Materi ketiga ialah landasan psikologis pendidikan tentang perkembangan
peserta didik dan teori belajar serta implikasinya. Ini adalah materi yang
sangat vital bagi seorang pendidik yang akan membentuk karakter siswa.
Pengetahuan psikologis akan membantu kita untuk memetakan pada usia berapa anak
dapat menerima suatu nilai dan berpikir abstrak. Psikologi juga membantu
pendidik untuk mengenal karakter dan tingkah laku setiap peserta didik sehingga
pendidik dapat memperkirakan tindakan dan respons yang sesuai bagi siswa
tersebut. Apabila kita tidak memiliki wawasan atau kemampuan psikologi, maka
kegiatan belajar mengajar tidak akan berjalan dengan baik karena kita tidak
memahami karakter dan kebutuhan siswa. Manfaat lainnya dengan menguasai
psikologi ialah guru dapat membantu siswa untuk menggali potensi yang
dimilikinya sehingga ia dapat meraih prestasi.
Materi keempat ialah perspektif religi tentang
hakikat pendidikan yang meliputi hakikat manusia, tujuan pendidikan, kurikulum,
peranan pendidik, peranan peserta didik, dan penciptaan situasi pendidikan.

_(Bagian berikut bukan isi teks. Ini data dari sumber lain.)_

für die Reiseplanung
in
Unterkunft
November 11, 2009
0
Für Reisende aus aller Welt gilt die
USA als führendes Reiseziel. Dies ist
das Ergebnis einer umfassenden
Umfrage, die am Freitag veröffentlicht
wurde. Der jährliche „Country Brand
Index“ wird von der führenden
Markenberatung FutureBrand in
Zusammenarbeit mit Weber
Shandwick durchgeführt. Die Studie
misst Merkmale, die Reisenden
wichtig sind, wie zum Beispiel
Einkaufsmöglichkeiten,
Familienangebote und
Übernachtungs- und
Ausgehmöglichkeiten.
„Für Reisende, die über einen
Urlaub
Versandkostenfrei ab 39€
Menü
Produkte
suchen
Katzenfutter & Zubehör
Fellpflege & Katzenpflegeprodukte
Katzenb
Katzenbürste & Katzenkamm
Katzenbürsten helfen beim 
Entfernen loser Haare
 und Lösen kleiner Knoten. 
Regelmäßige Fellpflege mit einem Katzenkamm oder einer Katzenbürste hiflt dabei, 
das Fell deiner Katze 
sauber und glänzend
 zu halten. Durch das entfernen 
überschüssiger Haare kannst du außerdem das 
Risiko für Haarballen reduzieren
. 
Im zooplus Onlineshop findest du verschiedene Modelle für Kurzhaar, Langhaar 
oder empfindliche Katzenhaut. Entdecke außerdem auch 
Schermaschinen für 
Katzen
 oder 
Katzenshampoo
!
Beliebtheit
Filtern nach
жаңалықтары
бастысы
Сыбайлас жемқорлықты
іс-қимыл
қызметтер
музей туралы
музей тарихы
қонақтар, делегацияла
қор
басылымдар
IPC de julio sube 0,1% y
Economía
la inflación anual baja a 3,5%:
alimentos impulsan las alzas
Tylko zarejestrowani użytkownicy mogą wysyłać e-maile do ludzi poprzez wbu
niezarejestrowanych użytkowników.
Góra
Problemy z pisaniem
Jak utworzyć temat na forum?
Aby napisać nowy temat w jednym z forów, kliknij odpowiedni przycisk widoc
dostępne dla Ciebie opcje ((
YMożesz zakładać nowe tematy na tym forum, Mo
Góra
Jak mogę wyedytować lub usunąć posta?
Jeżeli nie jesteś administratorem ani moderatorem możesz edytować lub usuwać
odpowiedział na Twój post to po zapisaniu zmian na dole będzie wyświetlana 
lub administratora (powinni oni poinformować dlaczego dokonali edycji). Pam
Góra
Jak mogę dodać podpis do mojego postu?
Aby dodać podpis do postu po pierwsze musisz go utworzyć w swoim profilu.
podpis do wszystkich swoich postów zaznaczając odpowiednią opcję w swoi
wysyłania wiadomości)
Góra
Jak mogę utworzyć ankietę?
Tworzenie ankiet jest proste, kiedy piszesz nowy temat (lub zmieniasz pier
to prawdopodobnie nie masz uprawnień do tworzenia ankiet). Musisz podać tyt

Dalam agama islam, manusia diciptakan sebagai hamba Allah swt dan sebagai
khalifah dimuka bumi. Oleh sebab itu, manusia harus menjalankan apa yang
dieprintahkan dan menjauhi larangannya. Lalu, manusia sebagai pemimpin dan
mengelola apa yang ada dibumi ini dengan sebaik-baiknya. Selain itu, manusia
tidak boleh membuat kerusakan. Yang ketiga adalah manusia sebagai mahluk sosial
yang hidup berdampingan dengan yang lainnya. Oleh sebab itu, kita selalu
ditanamkan sifat tolong-menolong dan toleransi. Tujuan pendidikan dalam
perspektif religi serupa dengan tujuan sosial yaitu memperbaiki akhlak atau
karakter siswa. Jadi, tugas pendidik ialah untuk membimbing mereka untuk
menjadi lebih baik dan lebih dengan dengan Allah swt. Selain itu, kurikulum
dalam perspektif islam menjadikan Al-Quran dan Hadist sebagai pedoman untuk
pembimbingan akhlak dan karakter peserta didik. Lalu, apa yang diajarkan dalam
kurikulum harus bermanfaat atau dapat diimplementasikan dengan sebaik-baiknya
di kehidupan sehari-hari. Dalam
penciptaan situasi pendidikan, ada beberapa komponen yang harus diciptakan
seperti cinta kasih, kebahagiaan, transparansi, kesetaraan dan kesatuan.
Materi
kelima adalah perspektif historis,
sosiologis dan kultural tentang pendidikan. Dalam materi ini, kita
akan mengulas kembali tentang sistem pendidikan di Indonesia ditinjau dari
perspektif historis. Dimulai dari pendidikan tradisional pada jaman kerajaan
yang mengajarkan tentang agama seperti Islam, Hindu, Budha, dll. Setelah itu,
pendidikan berganti menjadi pendidikan kolonial barat karena dampak dari
penjajahan oleh Belanda selama 3,5 abad. Pda masa ini, pendidikan tidak terlalu
diterapkan karena penjajah tidak ingin rakyat Indonesia cerdas. Lalu berganti
pada masala penjajahan Jepang yang hanya seumur jagung dan menekankan pada
pendidikan militer. Setelah merdeka, beberapa tokoh nasional mulai merencakanan
dan merintis pendidikan mandiri bagi rakyat Indonesia yang menekankan pada
karakter dan budi pekerti. Pada perspektif sosiologis dan kultural, pendidikan
terletak pada sosialisasi antar masyarakat dan pembelajaran budaya sebagai
identitas bangsa.
Materi
keenam adalah tokoh-tokoh pendidikan dan pandangannya serta kontribusi terhadap
sistem pendidikan nasional Indonesia. Seringkali kita tidak mengetahui para
tokoh pendidikan di lingkup nasional dan internasiona. Materi ini menekankan
pentingnya kita mengenal sosok mereka dan hal-hal besar apa yang telah mereka
lakukan. Bahkan, walaupun itu adalah tokoh internasional, kita seringkali
merasakan manfaat dari kontribusi mereka. Dalam lingkup nasional yang utama
adalah Ki Hajar Dewantara. Ia tidak menekankan akademik atau kecerdasan atau
teori atau pelajar sebagai hal yang utama melainkan pendidikan karekter.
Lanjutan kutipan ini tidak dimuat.